Many times. I spent at least 3 months a year there from 2012 to 2016, sometimes more. Strangely, I liked it (most expats there "endure" it) and hope to get back there some day (next year's looking possible!). I went out of my way to learn Russian, and not to get caught up in the expat community there, so spent most of my time with Russians. This meant that I got out and about a lot more than most foreigners working there.
The bar staff in my local said, in 2012: "You already speak better Russian, after 3 months, than some of the people who've been here 5 years" which I took as a great compliment. They weren't so impressed with my enthusiastic learning of Russian slang from my "Dirty Russian" book...."You want to watch where you say those things and who to....some of them could get you beaten up if you say them to the wrong person".
I met a few Nivkh up near Nogliki, but they're now a tiny minority (less than 1% of Sakhalin's population). Only about 10% of those speak Nivkh fluently, and I've never seen it written, so can't comment on the vodka bottle. I don't recall a lot of "Pts" in the bit of spoken Nivkh I've heard.
The only Russian I can come up with is if the name was phonetically chyoug dush, rather than chugdush, which would make it "iron shower".
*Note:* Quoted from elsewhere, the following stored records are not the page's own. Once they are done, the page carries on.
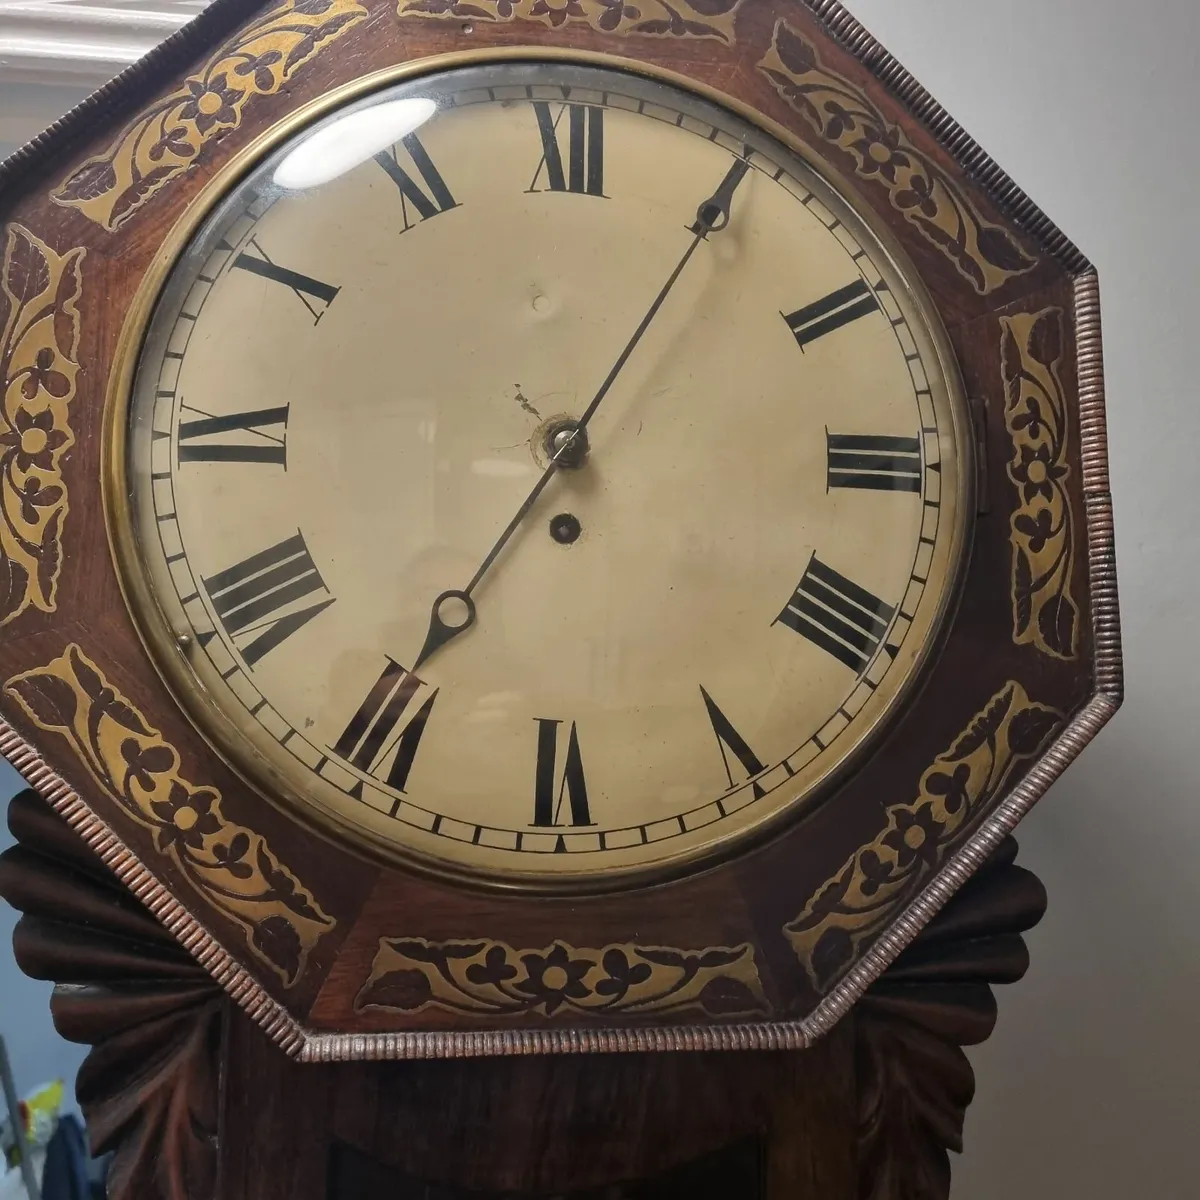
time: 7:05
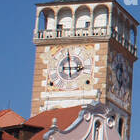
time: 2:58
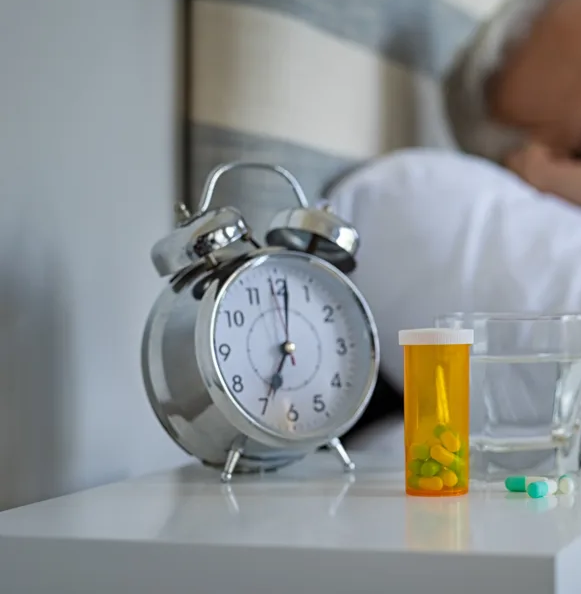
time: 7:01
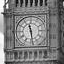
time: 11:28
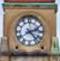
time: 2:23
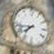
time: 7:42
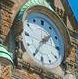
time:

A couple of years ago a woman started at my fitness class in UK. I asked where she was from (as she sounded Russian to me) and she said "Eastern Europe". "Where?"...."Karelia"...."Finnish Karelia or Russian Karelia?". She was astonished that I even knew of Karelia, never mind that it spanned two countries. She said she was from a nomadic family and had spent her youth travelling and herding reindeer. I asked if she was Sami: "not exactly"...."Samoyed then?". Again she was astonished that I even knew the word.
Further talking elicited that she'd been to Sakhalin, too: "so do you have Nivkh relatives?" ....cue complete astonishment....."How the hell do you know about Nivkh people?"
She was a real mix, with indeterminate proportions of Sami, Samoyed and Nivkh ancestry. She only spoke Russian, though, with just the odd few words of various north Russian native languages. I try to rub some of the rust off my Russian on the odd occasion I see her now.